I arrived at $$15\sqrt[4]{25}$$. My textbook tells me that the answer is in fact $$15\sqrt{5}$$. Here is my thought process:

$$\frac{15\sqrt[4]{125}}{\sqrt[4]{5}}$$ = $$\frac{15*\sqrt[4]{5}*\sqrt[4]{25}}{\sqrt[4]{5}}$$ =

(cancel out $$\sqrt[4]{5}$$ present in both numerator and denominator) leaving: $$15\sqrt[4]{25}$$

Where did I go wrong and how can I arrive at $$15\sqrt{5}$$?
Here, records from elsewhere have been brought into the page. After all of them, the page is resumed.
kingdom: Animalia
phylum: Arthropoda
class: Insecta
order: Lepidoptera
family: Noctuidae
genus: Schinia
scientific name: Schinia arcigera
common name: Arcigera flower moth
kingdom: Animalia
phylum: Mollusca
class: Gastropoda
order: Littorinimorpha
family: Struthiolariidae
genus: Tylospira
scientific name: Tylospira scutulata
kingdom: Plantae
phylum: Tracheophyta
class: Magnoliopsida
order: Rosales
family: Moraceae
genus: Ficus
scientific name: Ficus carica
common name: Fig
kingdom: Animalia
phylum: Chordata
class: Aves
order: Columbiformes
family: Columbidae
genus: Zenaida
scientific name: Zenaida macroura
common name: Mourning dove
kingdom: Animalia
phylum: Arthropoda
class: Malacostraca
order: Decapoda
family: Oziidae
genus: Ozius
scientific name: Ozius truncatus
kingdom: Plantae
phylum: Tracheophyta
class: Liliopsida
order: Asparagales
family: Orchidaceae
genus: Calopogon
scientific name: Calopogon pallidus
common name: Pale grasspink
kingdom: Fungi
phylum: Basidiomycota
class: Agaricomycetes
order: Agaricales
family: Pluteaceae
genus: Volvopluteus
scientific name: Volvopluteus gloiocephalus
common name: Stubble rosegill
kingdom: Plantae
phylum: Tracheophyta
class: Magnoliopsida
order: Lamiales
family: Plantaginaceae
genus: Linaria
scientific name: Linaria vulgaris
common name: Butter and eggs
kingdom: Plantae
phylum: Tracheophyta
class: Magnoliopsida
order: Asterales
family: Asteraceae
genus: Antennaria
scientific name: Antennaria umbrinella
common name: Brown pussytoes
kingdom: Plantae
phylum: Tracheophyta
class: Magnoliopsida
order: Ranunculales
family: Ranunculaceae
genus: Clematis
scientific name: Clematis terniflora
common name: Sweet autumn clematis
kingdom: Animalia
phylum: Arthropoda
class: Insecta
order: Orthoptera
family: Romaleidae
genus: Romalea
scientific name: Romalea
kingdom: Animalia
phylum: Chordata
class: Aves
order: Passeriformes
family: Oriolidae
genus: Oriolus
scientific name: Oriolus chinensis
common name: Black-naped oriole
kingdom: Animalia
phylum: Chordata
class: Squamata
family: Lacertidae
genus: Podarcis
• The fourth root is the square root of the square root ... Jan 3 '19 at 16:54

$$\frac{\sqrt[4] {125}}{\sqrt[4] 5} = \frac{\sqrt[4] {5^3}}{\sqrt[4] 5} = \sqrt[4]{5^2} = 5^{\frac{2}{4}} = 5^{\frac{1}{2}} = \sqrt 5$$
Even quicker, $$\sqrt[4]{25}$$ means $$\sqrt{\sqrt{25}}$$, which becomes $$\sqrt{5}$$.
Write $$\sqrt[4]{\frac{125}{5}}=\sqrt[4]{25}=\sqrt{5}$$
It turns out that $$\sqrt[4]{25}=\sqrt{5}$$. This is because $$25=5^2$$, so that $$\sqrt[4]{25}=\sqrt[4]{5^2}=(5^2)^{1/4}=5^{1/2}=\sqrt{5}.$$ So, you are correct, as is the book.